Bug #10529 | Irreversible conversion of 0x5C between sjis and other char sets | ||
---|---|---|---|
Submitted: | 11 May 2005 7:04 | Modified: | 16 May 2005 18:14 |
Reporter: | Hartmut Holzgraefe | Email Updates: | |
Status: | Not a Bug | Impact on me: | |
Category: | MySQL Server | Severity: | S3 (Non-critical) |
Version: | 4.1.11 | OS: | Any (any) |
Assigned to: | Alexander Barkov | CPU Architecture: | Any |
[11 May 2005 7:04]
Hartmut Holzgraefe
[16 May 2005 18:14]
Alexander Barkov
This is about round trip conversion issue we discussed with Shuichi, and expected behavior for sjis in MySQL. If you want to convert 0x005C of Unicode back to 0x5C, you should use cp932.
[20 May 2005 5:30]
Shuichi Tamagawa
Hi Hartmut When 'sjis' characterset is used, MySQL convert the characters based on the rule defined by Unicode Consortium. For ASCII characters to which 0x5C character belong to: http://www.unicode.org/Public/MAPPINGS/ISO8859/8859-1.TXT For JIS0208 characters to which 0x815F character belong to: http://www.unicode.org/Public/MAPPINGS/OBSOLETE/EASTASIA/JIS/JIS0208.TXT The problem is that both 0x5C and 0x815F is mapped to 0x005C of Unicode.
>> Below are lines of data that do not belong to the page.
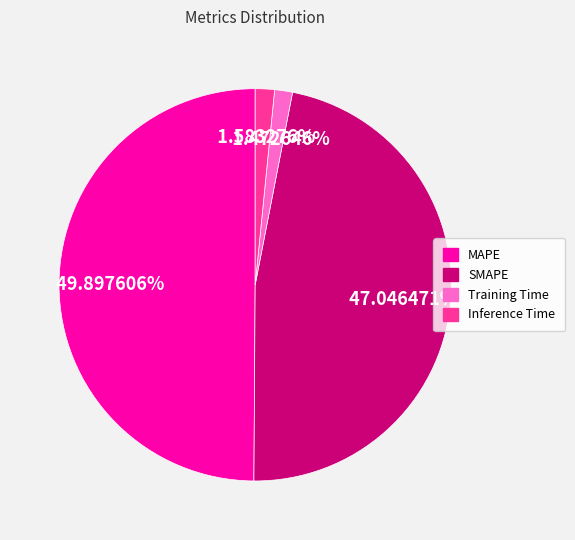

Which slice is the largest?

MAPE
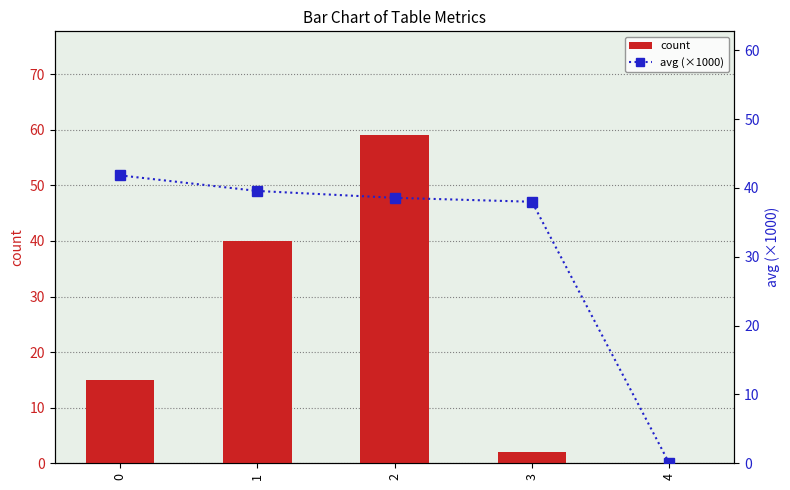

Reading left to right, extract all data points from this chart.

count: 0=15.0	1=40.0	2=59.0	3=2.0	4=0.0
avg (×1000): 0=41.8	1=39.6	2=38.6	3=38.0	4=0.0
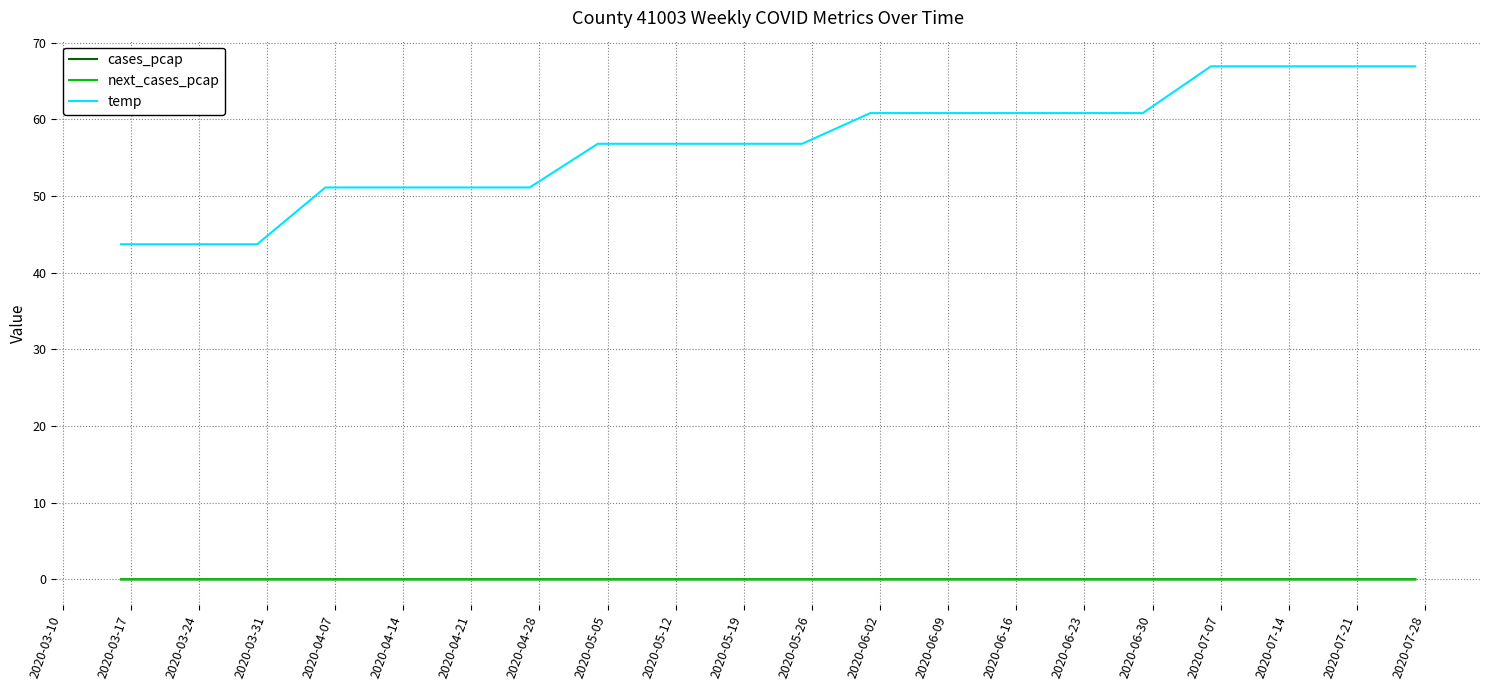

Which series has the largest total across all categories?

temp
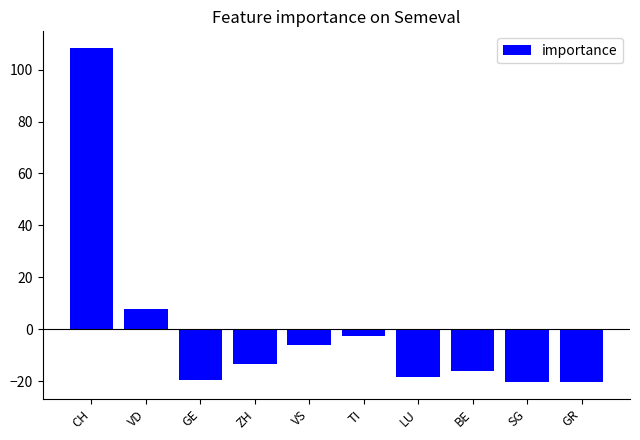

What is the value of the 5th bar from the left?

-5.9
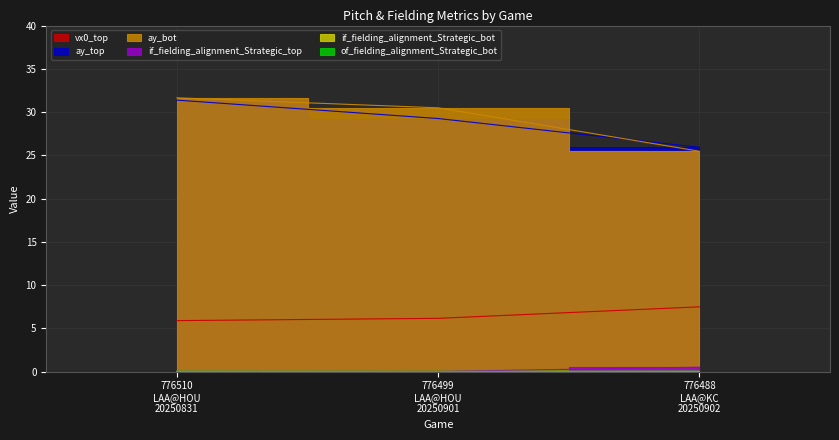

Reading left to right, extract all data points from this chart.

vx0_top: 776510
LAA@HOU
20250831=5.9	776499
LAA@HOU
20250901=6.2	776488
LAA@KC
20250902=7.5
ay_top: 776510
LAA@HOU
20250831=31.4	776499
LAA@HOU
20250901=29.3	776488
LAA@KC
20250902=25.9
ay_bot: 776510
LAA@HOU
20250831=31.6	776499
LAA@HOU
20250901=30.5	776488
LAA@KC
20250902=25.5
if_fielding_alignment_Strategic_top: 776510
LAA@HOU
20250831=0.0	776499
LAA@HOU
20250901=0.0	776488
LAA@KC
20250902=0.5
if_fielding_alignment_Strategic_bot: 776510
LAA@HOU
20250831=0.0	776499
LAA@HOU
20250901=0.0	776488
LAA@KC
20250902=0.0
of_fielding_alignment_Strategic_bot: 776510
LAA@HOU
20250831=0.0	776499
LAA@HOU
20250901=0.0	776488
LAA@KC
20250902=0.0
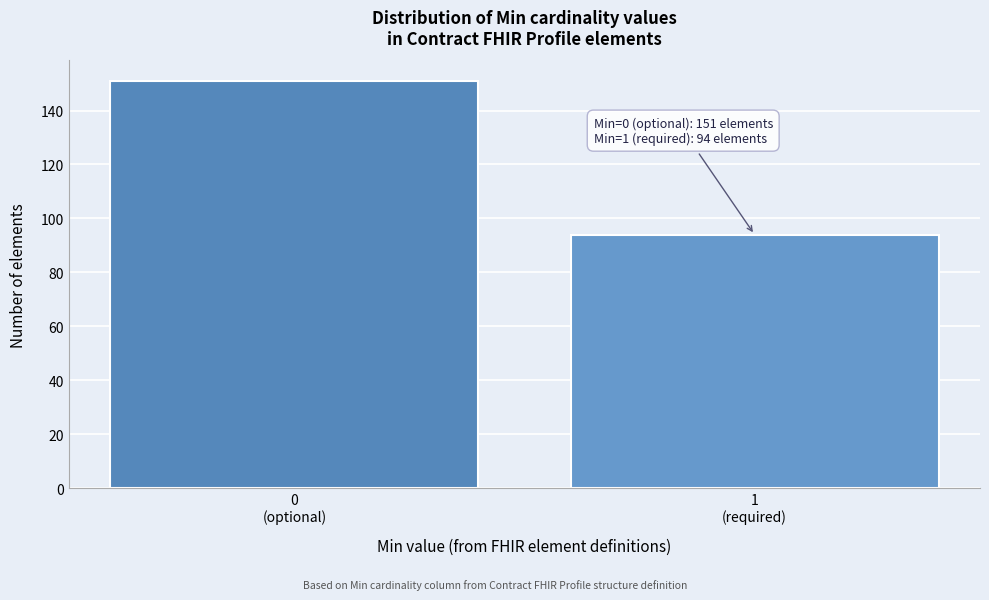

Reading left to right, what are all the values shown in this chart?

151	94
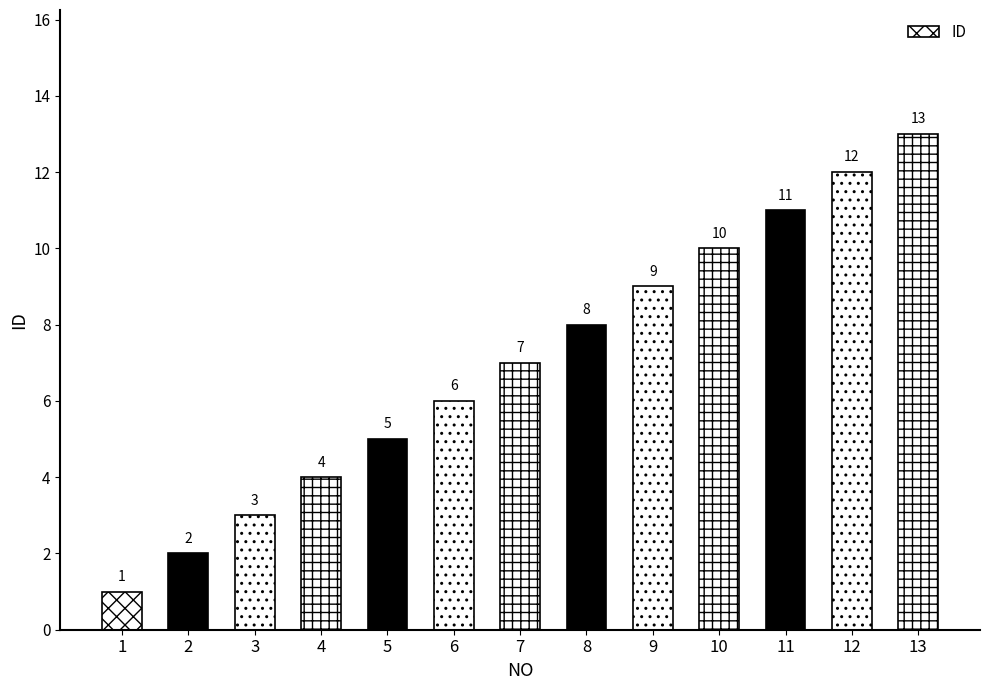

What is the change in value from 2 to 13?

+11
So, when 0x005C is converte back to sjis, MySQL has to chose one of these characters. But there is no 'standard rule' for the conversion from Unicode to sjis. The rule of sjis character set of MySQL choses 0x815F. This is the expected behavior. MySQL could chose 0x5C, but in that case, 0x815C would be irreversible. On the other hand, cp932 has slightly different Unicode conversion rule from sjis in additoin to extended character support. In cp932 characterset, the characters are converted to Unicode based on the rule defined by Microsoft http://www.microsoft.com/globaldev/reference/dbcs/932.mspx . In this rule 0x5C is mapped to 0x005C and 0x815F is mapped to FF3C. So for both of the characters, unicode conversion is reversible. Hope this helps your understanding.